The first step to adding the firewall is to head on over to your Azure Storage Account and navigate to the Firewall and virtual Networks link. Ensure you select "Allow Access from: Selected networks". Now you need to select the checkbox that says "Allow trusted Microsoft to access this storage account." Ensure you click the save button to apply your changes.

Trusted Microsoft Services Exception

Azure SQL Server (including Azure SQL Data Warehouse) IS a trusted Microsoft resource, however there are some additional steps you need take in order for this to function properly.

  1. Register your Azure SQL Server with Azure Active Directory. If you have an existing SQL Server, you can use this script (exclude braces{} below):
Connect-AzAccount 
Select-AzSubscription -SubscriptionId {your subscriptionId}
Set-AzSqlServer -ResourceGroupName {your RG Name} -ServerName {your sql server name} -AssignIdentity

2. Have someone with Owner permission apply the "Storage Blob Data Contributor" to the SQL Server that was registered in the previous step.

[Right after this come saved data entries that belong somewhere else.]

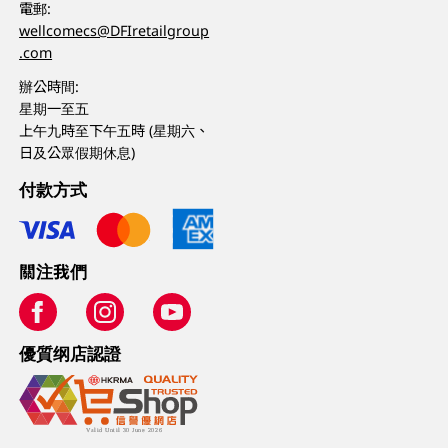
電郵:
wellcomecs@DFIretailgroup
.com
辦公時間:
星期一至五
上午九時至下午五時 (星期六、
日及公眾假期休息)
付款方式
關注我們
優質纲店認證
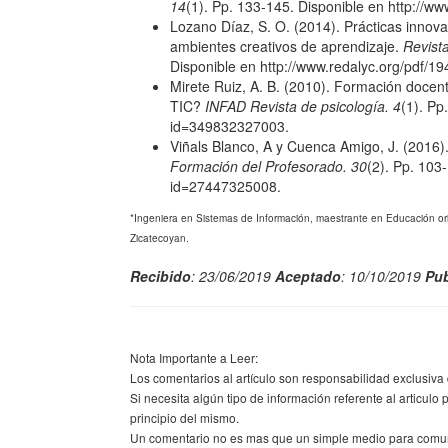
14
(1). Pp. 133-145. Disponible en http://w
Lozano Díaz, S. O. (2014). Prácticas inno
ambientes creativos de aprendizaje.
Revista
Disponible en http://www.redalyc.org/pdf/
Mirete Ruiz, A. B. (2010). Formación docen
TIC?
INFAD Revista de psicología.
4
(1). Pp
id=349832327003.
Viñals Blanco, A y Cuenca Amigo, J. (2016). 
Formación del Profesorado. 30
(2). Pp. 103
id=27447325008.
*Ingeniera en Sistemas de Información, maestrante en Educación o
Zicatecoyan.
Recibido
: 23/06/2019
Aceptado
: 10/10/2019
Pub
Nota Importante a Leer:
Los comentarios al artículo son responsabilidad exclusiva 
Si necesita algún tipo de información referente al articulo 
principio del mismo.
Un comentario no es mas que un simple medio para comunic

3. Create the master key for the SQL Data Warehouse if you have not yet already done so:

CREATE MASTER KEY [ENCRYPTION BY PASSWORD = 'your password'];

4. This one is SUPER critical: Create a database scoped credential with the exact identity "Managed Service Identity"

CREATE DATABASE SCOPED CREDENTIAL msi_cred WITH IDENTITY = 'Managed Service Identity';

5. Create your external data source using Polybase. Ensure the credential you specify matches the credential above.

CREATE EXTERNAL DATA SOURCE ext_datasource_with_abfss WITH (TYPE = hadoop, LOCATION = 'abfss://yourfile@mystorageaccount.dfs.core.windows.net', CREDENTIAL = msi_cred);

At this point, you should be able to query your Polybase external tables with the firewall enabled!